I work on a small family juice farm in Florida and it boils down to a few simple points…

Pasteurization: heating “each particle of juice” to 100 C or 212 F will drastically change flavor profile. We do not pasteurize our juice and because of that we do lab samples every time we bottle and our juice has a 14 day shelf life.

Fruit Quality: major producers like Tropicana get a large amount of their juice concentrate from Brazil on tanker ships. Both pasteurized and frozen, the quality is piss poor.

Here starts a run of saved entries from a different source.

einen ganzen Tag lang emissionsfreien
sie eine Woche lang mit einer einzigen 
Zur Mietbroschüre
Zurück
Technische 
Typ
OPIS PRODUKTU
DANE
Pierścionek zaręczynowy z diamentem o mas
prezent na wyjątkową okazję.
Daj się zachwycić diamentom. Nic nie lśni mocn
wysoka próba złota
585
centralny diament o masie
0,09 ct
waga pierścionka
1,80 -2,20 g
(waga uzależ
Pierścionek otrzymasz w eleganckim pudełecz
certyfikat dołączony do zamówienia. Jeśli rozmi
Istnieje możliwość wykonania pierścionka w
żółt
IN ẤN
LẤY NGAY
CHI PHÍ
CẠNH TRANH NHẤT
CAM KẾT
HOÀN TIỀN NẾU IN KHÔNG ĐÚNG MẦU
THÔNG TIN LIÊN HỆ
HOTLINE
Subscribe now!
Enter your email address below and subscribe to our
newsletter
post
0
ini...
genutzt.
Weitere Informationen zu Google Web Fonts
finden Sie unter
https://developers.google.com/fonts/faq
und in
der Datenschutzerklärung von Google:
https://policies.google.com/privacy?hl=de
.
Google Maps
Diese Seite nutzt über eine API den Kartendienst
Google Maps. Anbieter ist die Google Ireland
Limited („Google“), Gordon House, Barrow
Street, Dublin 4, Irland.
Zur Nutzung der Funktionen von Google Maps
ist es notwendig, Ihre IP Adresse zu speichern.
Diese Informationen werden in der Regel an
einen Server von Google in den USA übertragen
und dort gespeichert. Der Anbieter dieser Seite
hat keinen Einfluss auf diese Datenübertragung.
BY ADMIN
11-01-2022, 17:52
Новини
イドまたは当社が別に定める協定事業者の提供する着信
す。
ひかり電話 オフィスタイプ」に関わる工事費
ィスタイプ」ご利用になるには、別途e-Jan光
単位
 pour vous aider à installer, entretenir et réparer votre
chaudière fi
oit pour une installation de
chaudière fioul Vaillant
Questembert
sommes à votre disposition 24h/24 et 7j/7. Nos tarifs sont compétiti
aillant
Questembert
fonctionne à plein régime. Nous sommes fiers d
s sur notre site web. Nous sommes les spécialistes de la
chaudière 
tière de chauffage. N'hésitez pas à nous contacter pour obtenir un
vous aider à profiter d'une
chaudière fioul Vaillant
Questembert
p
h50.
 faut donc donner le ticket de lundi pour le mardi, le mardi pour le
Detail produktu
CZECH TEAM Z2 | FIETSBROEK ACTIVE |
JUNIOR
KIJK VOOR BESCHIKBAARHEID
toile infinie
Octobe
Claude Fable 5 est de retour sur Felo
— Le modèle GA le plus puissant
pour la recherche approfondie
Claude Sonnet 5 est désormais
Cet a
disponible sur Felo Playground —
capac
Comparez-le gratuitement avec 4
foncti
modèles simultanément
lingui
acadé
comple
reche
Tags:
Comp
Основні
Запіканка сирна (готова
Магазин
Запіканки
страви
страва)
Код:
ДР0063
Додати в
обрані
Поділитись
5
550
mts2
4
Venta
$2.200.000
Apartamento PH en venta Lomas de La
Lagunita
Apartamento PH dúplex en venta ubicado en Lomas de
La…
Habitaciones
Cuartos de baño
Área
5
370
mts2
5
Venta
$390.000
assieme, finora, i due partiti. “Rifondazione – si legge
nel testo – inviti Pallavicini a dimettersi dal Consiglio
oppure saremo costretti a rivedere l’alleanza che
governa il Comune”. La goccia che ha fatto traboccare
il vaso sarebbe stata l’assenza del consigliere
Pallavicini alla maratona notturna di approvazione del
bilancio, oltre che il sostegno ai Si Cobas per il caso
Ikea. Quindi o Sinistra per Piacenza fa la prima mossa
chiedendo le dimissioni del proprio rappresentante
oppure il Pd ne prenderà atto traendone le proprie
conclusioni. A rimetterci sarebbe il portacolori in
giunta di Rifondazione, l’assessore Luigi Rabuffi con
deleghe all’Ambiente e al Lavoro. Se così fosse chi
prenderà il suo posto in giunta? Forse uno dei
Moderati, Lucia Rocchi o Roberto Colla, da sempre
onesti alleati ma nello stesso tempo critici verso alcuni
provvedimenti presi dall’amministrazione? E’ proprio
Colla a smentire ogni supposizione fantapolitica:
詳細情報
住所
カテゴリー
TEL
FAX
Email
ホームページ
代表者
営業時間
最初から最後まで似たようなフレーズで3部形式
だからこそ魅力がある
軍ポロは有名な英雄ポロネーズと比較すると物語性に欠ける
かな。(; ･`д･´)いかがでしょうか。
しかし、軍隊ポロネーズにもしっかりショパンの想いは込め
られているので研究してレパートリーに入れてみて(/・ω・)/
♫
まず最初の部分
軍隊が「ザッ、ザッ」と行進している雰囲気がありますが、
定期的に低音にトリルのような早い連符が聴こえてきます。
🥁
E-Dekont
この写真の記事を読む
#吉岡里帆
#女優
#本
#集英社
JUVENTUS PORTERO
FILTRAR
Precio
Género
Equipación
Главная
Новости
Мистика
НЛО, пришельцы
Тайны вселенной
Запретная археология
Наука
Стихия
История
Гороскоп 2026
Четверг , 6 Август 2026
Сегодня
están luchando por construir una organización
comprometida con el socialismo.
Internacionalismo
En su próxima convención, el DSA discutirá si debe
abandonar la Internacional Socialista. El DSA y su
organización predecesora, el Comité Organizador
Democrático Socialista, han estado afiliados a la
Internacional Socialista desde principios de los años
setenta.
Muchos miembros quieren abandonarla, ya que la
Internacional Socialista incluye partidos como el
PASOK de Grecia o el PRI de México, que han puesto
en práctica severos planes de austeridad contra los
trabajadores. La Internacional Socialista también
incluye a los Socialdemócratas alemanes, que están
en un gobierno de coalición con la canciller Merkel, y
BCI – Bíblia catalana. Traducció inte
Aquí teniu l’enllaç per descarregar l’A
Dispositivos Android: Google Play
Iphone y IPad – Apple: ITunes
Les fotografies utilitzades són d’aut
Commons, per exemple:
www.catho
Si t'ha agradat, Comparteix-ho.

Fruit Type: although there are many types of oranges, only a certain number are best suited for juice. The main juice fruit are navel, hamlin, pineapple, and valencia oranges. A unique perspective of being more of a “boutique” producer is that during certain parts of the season we can add more rare citrus for certain effects. A percentage of red navel in a mix give the juice a beautiful golden color that almost glows. Small batch tangerine varieties (think “Cuties”) like hw murcott and tangelos give the juice an intense sweetness whereas early season juice with mainly navel/hamlin are more tart. But not tart like the ultra pasteurized store juice that’s more bitter than tart.

All that to say, if you haven’t had fresh Florida juice before and you have the chance to stop at a roadside farm stand…take the chance. It’s a time honored tradition and one that sadly won’t last the next generation more than likely.